1655-P: Genetic Risk Factors for Incident Cardiovascular Disease in Type 2 Diabetes Patients

Patients with type 2 diabetes (T2D) are at two-fold increased risk of cardiovascular disease (CVD). CVD is the leading cause of T2D morbidity and mortality. The aim of this study was to identify genetic risk factors associated with incident CVD in patients with T2D. We performed survival genome-wide association study (GWAS) with patients with T2D in the UK Biobank (UKBB), Partners HealthCare Biobank (PBB), and Korean Genome and Epidemiology (KoGES) studies. The primary outcome of the study was a composite of myocardial infarction and stroke that occurred at least one year after the diagnosis of T2D. We conducted survival GWAS using ’GWASTools’ R package adjusting for age, and sex. The results of the three cohorts were meta-analyzed using inverse variance weighted method. A total of 19,121 participants were included in the analyses (15,643 from UKBB, 1,161 from PBB and 2,317 from KoGES). The incidence rate of CVD was higher in the hospital-based study of PBB (33.5%) compared to population-based studies of UKBB (9.5%), and KoGES (8.0%). Although there was no genetic association reaching genome-wide significance, there were four genomic loci that had suggestive association evidence for incident CVD with P<1.0x10-6. These include distinct variants in rs113067014 (intergenic) on chromosome 1 (chr1), rs1367414 (intron in PAX3) on chr2, rs11762253 (intron in AC004160.1) on chr7, and rs2837174 (intron in IGSF5) on chr21. When we investigated 184 previously validated coronary artery disease loci, 17 reached nominal significance of P<0.05 with consistent direction of association.

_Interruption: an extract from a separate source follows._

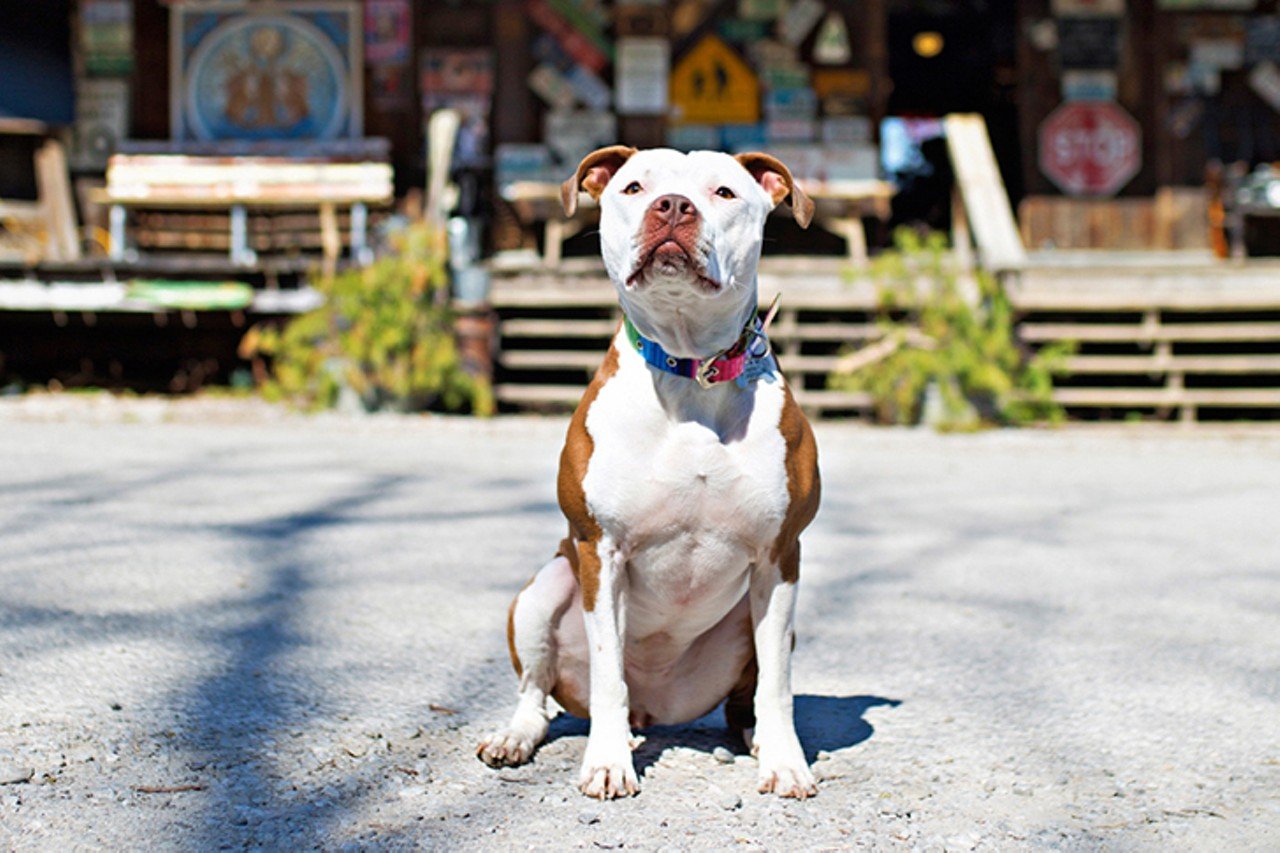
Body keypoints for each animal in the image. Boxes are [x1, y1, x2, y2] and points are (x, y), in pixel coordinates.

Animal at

A polygenic score (PS) comprised of these 184 variants was significantly associated with risk of CVD in T2D patients (HR 1.20 per s.d. increase in PS, P=6.6x10-16). In summary, we have implemented survival GWAS analysis to investigate genetic risk factors for incident CVD in patients with T2D. However, further increase in sample size is required to identify molecular features leading to increased CVD risk among individuals with T2D. Disclosure S. Kwak: None. J.M. Mercader: None. A. Leong: None. B. Porneala: None. P. Wu: None. J.B. Cole: None. J. Merino: None. K. Park: None. N.H. Cho: None. J. Dupuis: Consultant; Self; Merck Sharp & Dohme Corp. J.C. Florez: Advisory Panel; Self; Doris Duke Charitable Foundation. Other Relationship; Self; Novo Nordisk Inc., Park Street School. J.B. Meigs: Consultant; Self; Quest Diagnostics.